Engadget post time: May 10, 2013 at 06:41PM
Once upon a time (2007) in a land far, far away (Thailand) lived the i-mobile 902, a pseudo Sony Ericsson W800 clone featuring a trick five-megapixel autofocus camera with a Sony-made CCD sensor and xenon flash. At the time, it produced shots with the most detail and best low-light performance we’d ever experienced on any cameraphone, ever — make no mistake, it took several years before CMOS-based shooters caught up. It was a well made handset, but fell somewhat short in every other area besides imaging. Fast-forward to yesterday, when Thai phone manufacturer i-mobile published a series of pictures of the IQ X and IQ XA, a pair of thin, handsome-looking Android 4.2 devices with a 4.7-inch 720p display and MediaTek‘s quad-core 1.2GHz Cortex-A7 SoC (MT6589).
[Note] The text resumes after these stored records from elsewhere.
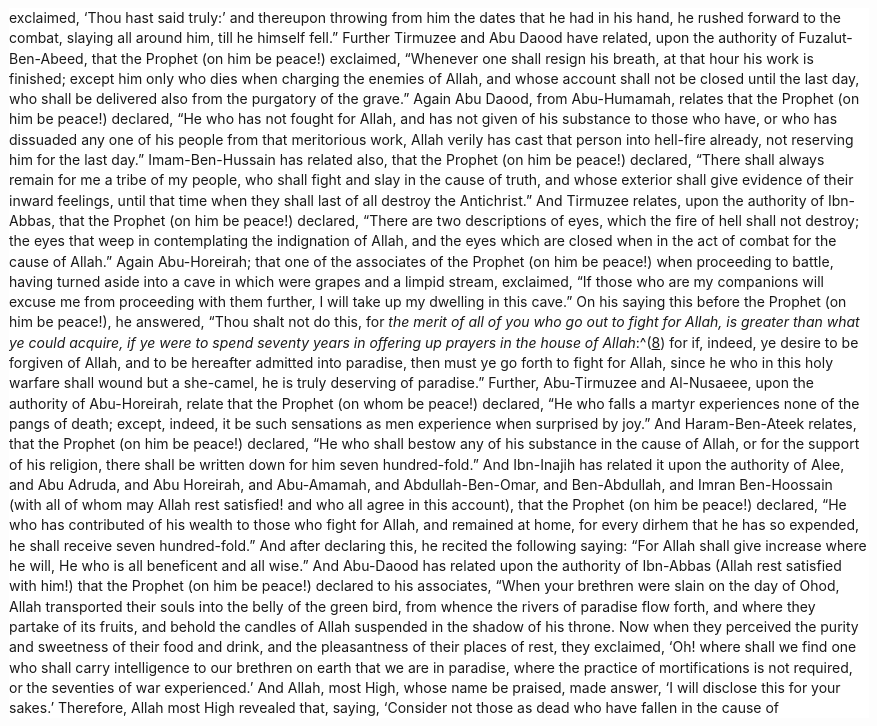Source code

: exclaimed, ‘Thou hast said truly:’ and thereupon throwing from him the
dates that he had in his hand, he rushed forward to the combat, slaying
all around him, till he himself fell.” Further Tirmuzee and Abu Daood
have related, upon the authority of Fuzalut-Ben-Abeed, that the Prophet
(on him be peace!) exclaimed, “Whenever one shall resign his breath, at
that hour his work is finished; except him only who dies when charging
the enemies of Allah, and whose account shall not be closed until the
last day, who shall be delivered also from the purgatory of the grave.”
Again Abu Daood, from Abu-Humamah, relates that the Prophet (on him be
peace!) declared, “He who has not fought for Allah, and has not given of
his substance to those who have, or who has dissuaded any one of his
people from that meritorious work, Allah verily has cast that person
into hell-fire already, not reserving him for the last day.”
Imam-Ben-Hussain has related also, that the Prophet (on him be peace!)
declared, “There shall always remain for me a tribe of my people, who
shall fight and slay in the cause of truth, and whose exterior shall
give evidence of their inward feelings, until that time when they shall
last of all destroy the Antichrist.” And Tirmuzee relates, upon the
authority of Ibn-Abbas, that the Prophet (on him be peace!) declared,
“There are two descriptions of eyes, which the fire of hell shall not
destroy; the eyes that weep in contemplating the indignation of Allah,
and the eyes which are closed when in the act of combat for the cause of
Allah.” Again Abu-Horeirah; that one of the associates of the Prophet
(on him be peace!) when proceeding to battle, having turned aside into a
cave in which were grapes and a limpid stream, exclaimed, “If those who
are my companions will excuse me from proceeding with them further, I
will take up my dwelling in this cave.” On his saying this before the
Prophet (on him be peace!), he answered, “Thou shalt not do this, for
*the merit of all of you who go out to fight for Allah, is greater than
what ye could acquire, if ye were to spend seventy years in offering up
prayers in the house of Allah*:^([8](#8)) for if, indeed, ye desire to
be forgiven of Allah, and to be hereafter admitted into paradise, then
must ye go forth to fight for Allah, since he who in this holy warfare
shall wound but a she-camel, he is truly deserving of paradise.”
Further, Abu-Tirmuzee and Al-Nusaeee, upon the authority of
Abu-Horeirah, relate that the Prophet (on whom be peace!) declared, “He
who falls a martyr experiences none of the pangs of death; except,
indeed, it be such sensations as men experience when surprised by joy.”
And Haram-Ben-Ateek relates, that the Prophet (on him be peace!)
declared, “He who shall bestow any of his substance in the cause of
Allah, or for the support of his religion, there shall be written down
for him seven hundred-fold.” And Ibn-Inajih has related it upon the
authority of Alee, and Abu Adruda, and Abu Horeirah, and Abu-Amamah, and
Abdullah-Ben-Omar, and Ben-Abdullah, and Imran Ben-Hoossain (with all of
whom may Allah rest satisfied! and who all agree in this account), that
the Prophet (on him be peace!) declared, “He who has contributed of his
wealth to those who fight for Allah, and remained at home, for every
dirhem that he has so expended, he shall receive seven hundred-fold.”
And after declaring this, he recited the following saying: “For Allah
shall give increase where he will, He who is all beneficent and all
wise.” And Abu-Daood has related upon the authority of Ibn-Abbas (Allah
rest satisfied with him!) that the Prophet (on him be peace!) declared
to his associates, “When your brethren were slain on the day of Ohod,
Allah transported their souls into the belly of the green bird, from
whence the rivers of paradise flow forth, and where they partake of its
fruits, and behold the candles of Allah suspended in the shadow of his
throne.  Now when they perceived the purity and sweetness of their food
and drink, and the pleasantness of their places of rest, they exclaimed,
‘Oh! where shall we find one who shall carry intelligence to our
brethren on earth that we are in paradise, where the practice of
mortifications is not required, or the seventies of war experienced.’
And Allah, most High, whose name be praised, made answer, ‘I will
disclose this for your sakes.’ Therefore, Allah most High revealed that,
saying, ‘Consider not those as dead who have fallen in the cause of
At first sight, these resemble other current mid-range smartphones until you see the camera specs: 8MP in front and 18 (!) megapixels in rear, both with BSI sensors and autofocus lenses. Of course, we all know photography isn’t just about pixel count — besides, the i-mobile 902 was marketed as an 8MP shooter despite only using a five-megapixel sensor (it scaled images up to 8MP when that resolution was selected in the settings). So perhaps i-mobile is only using a 13-megapixel sensor on the IQ X and IQ XA and exaggerating the specs? Regardless, both handsets come with 1GB of RAM, 4GB of built-in storage, a microSD card reader (up to 32GB), dual-SIM slots (one micro, one mini) and dual GSM 900/1800MHz radios (although it’s likely one is quad-band). The IQ X supports HSPA+ 42Mbps on 850/2100MHz, while the IQ XA swaps those bands for 900/2100MHz.
Based on our past experience with the i-mobile 902 we’re rather intrigued by what the IQ X and IQ XA have to offer, especially when it comes to that 18MP rear AF camera with dual-LED flash. Plus, at 8,990 baht (about $300) unlocked, it’s not going to break the bank. So, if you live in Thailand, let us know — we might just have you ship one of these devices our way.